Venturimeter principle – pressure comparison between inlet and throat For an incompressible flow through a properly installed venturimeter, the static pressure at the throat is __________ than the static pressure at the inlet (upstream section).

Introduction / Context:
Venturimeters infer flow rate from the pressure drop produced as fluid accelerates from a larger upstream area to a smaller throat area. Recognizing the qualitative pressure change across these sections is foundational.

Given Data / Assumptions:

• Steady incompressible flow (e.g., water) in a horizontal meter for simplicity.
• Negligible energy losses between the pressure taps compared to the main acceleration effect.
• No cavitation at the throat (pressure remains above vapor pressure).

Concept / Approach:
Bernoulli’s equation states that along a streamline, p/γ + V^2/(2g) + z is approximately constant (minus losses). At the throat, area is smaller, velocity is higher, so velocity head increases. To conserve energy, static pressure head must decrease, hence p_throat < p_inlet.

Step-by-Step Solution:
Step 1: Note A_inlet > A_throat → V_throat > V_inlet.Step 2: Apply Bernoulli: increase in V^2/(2g) must be balanced by a drop in p/γ (for equal elevations and small losses).Step 3: Conclude p_throat < p_inlet, producing a measurable differential head.Step 4: Use the differential head with calibration to compute discharge.

Verification / Alternative check:
Manometer connections on a venturimeter always show a lower head at the throat limb relative to the upstream limb at any nonzero flow.

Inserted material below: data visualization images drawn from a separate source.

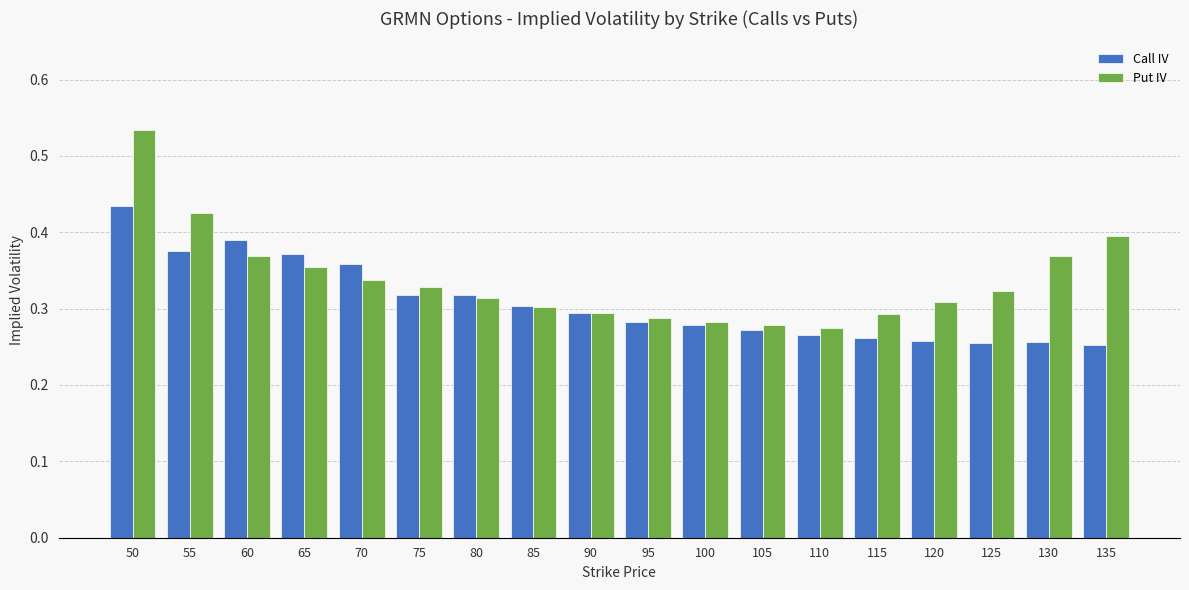

At which label does Call IV reach its peak?

50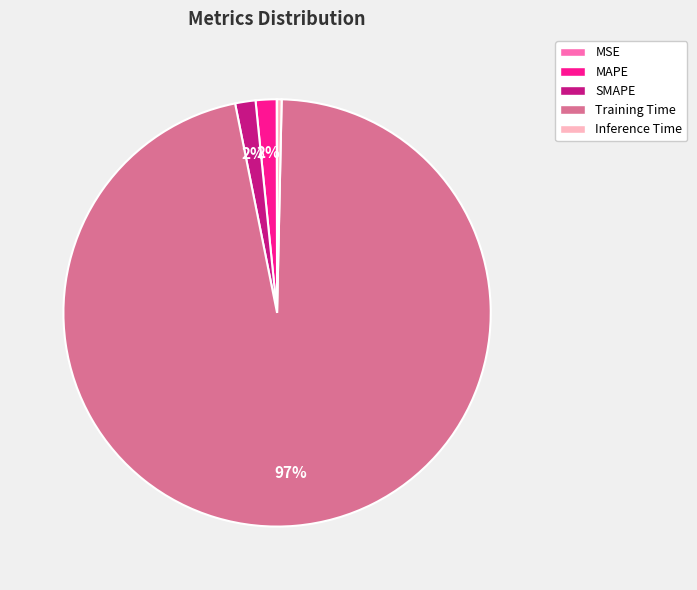

To the nearest percent, what is the difference between the largest and smallest slice percentages?

96%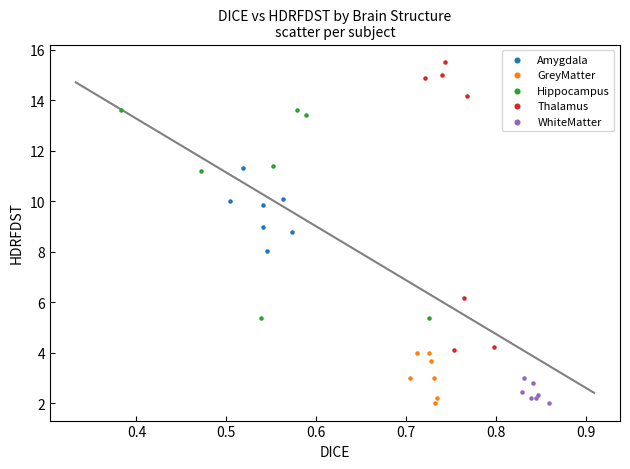

Which series contains the highest Y value?

Thalamus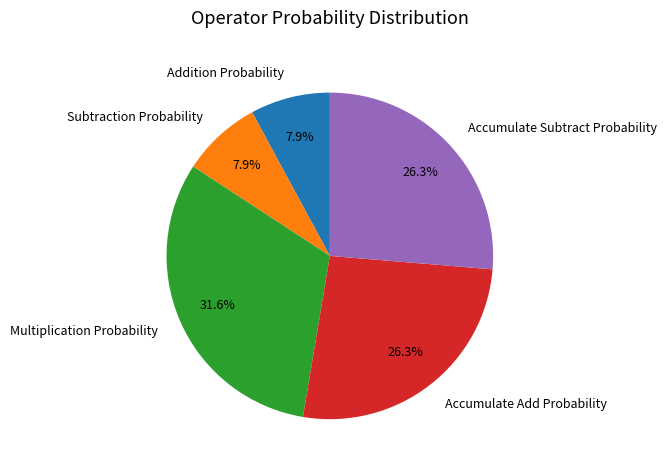

How many segments does this pie chart have?

5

Why Other Options Are Wrong:

• Higher or same: violate Bernoulli for accelerating flow.
• Zero at design discharge: pressure is not zero; cavitation would be a concern long before that.
• Roughness: affects loss but not the fundamental trend that throat pressure is lower.

Common Pitfalls:
Neglecting elevation differences in inclined installations; always include z terms when necessary.

Final Answer:
lower